Any good OpenCL examples to demonstrate a speedup?

I am taking my first steps trying to use Julia with GPUs, even though all I have available in my machine is a humble integrated Intel chip (UHD Graphics 620). I was pretty stoked to manage to run the CLBlast.jl example, but then later I timed it out and there doesn’t seem to be an improvement. I understand that not necessarily any calculations will end up being faster, but does anybody have a good simple example where I might observe a significant speedup, also so I can know that the library is working fine? Are there other libraries I should try?

Also: is an integrated chip like that good for anything in anybody’s experience?

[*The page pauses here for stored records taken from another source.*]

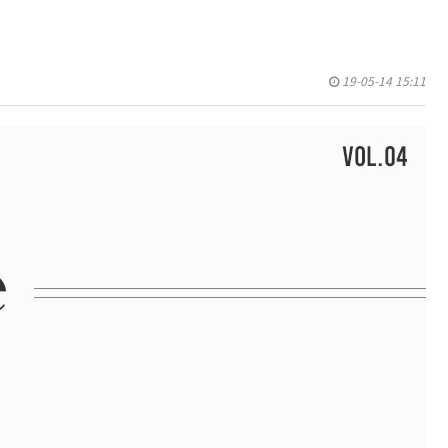
카미시
브레시
19-05-14 15:11
ATS 스타일뮤즈
글래미쉬
맥스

Please note that I am not necessarily only interested in big data kind of stuff, but also e.g. graphics applications where even a small 2x speedup over the CPU might be already interesting.

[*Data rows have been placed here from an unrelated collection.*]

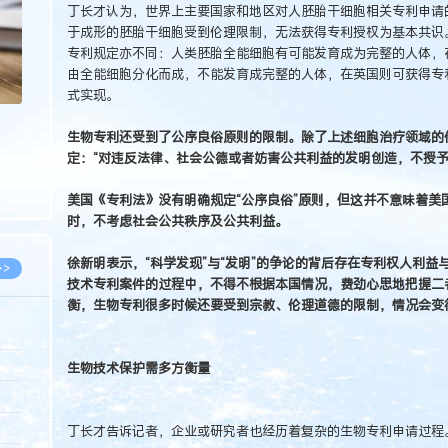
丁长才认为，世界上主要国家和地区对人胚胎干细胞相关专利申请
于成形的胚胎干细胞受到伦理限制，无法获得专利授权为基本共识
专利规定亦不同：人类胚胎全能细胞有可能发育成为完整的人体，
由全能细胞分化而成，不能发育成完整的人体，在英国则可获得专
式实现。
生物专利还受到了公序良俗原则的限制。除了上述细胞治疗领域的
定：“对违反法律、社会公德或者妨害公共利益的发明创造，不授予
美国《专利法》没有明确规定“公序良俗”原则，但这并不意味着美
时，不考虑社会公共秩序及公共利益。
徐新明表示，“科学发现”与“发明”的争论的背后存在专利权人利
>>
技术专利案件的过程中，不得不根据本国情况，费劲心思地把握二
衡，生物专利很多时候还要受到宗教、伦理道德的限制，情况会变
8.07
生物技术保护需多方衡量
5.14
5.08
丁长才告诉记者，企业或研究者也经历着复杂的生物专利申请过程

I’d check out Arrayfire.jl which is currently the only GPU array package I know of that works with Intel graphics.

1 Like

Same goes for the example in OpenCL.jl btw

Thanks, that looks interesting. Unfortunately I got a segfault after installing the downloaded library and trying to load the module. Any hits to get this running?

Did you compare the runtime of CLBlast.jl and basic BLAS from Base? If so, was BLAS using multiple threads? Or did you compare CLBlast.jl on the CPU and the GPU?
In my experience, using OpenCL on an Intel CPU directly is often similarly fast or even faster than running the same code on the integrated GPU. There can be a really significant difference if you have a dedicated GPU.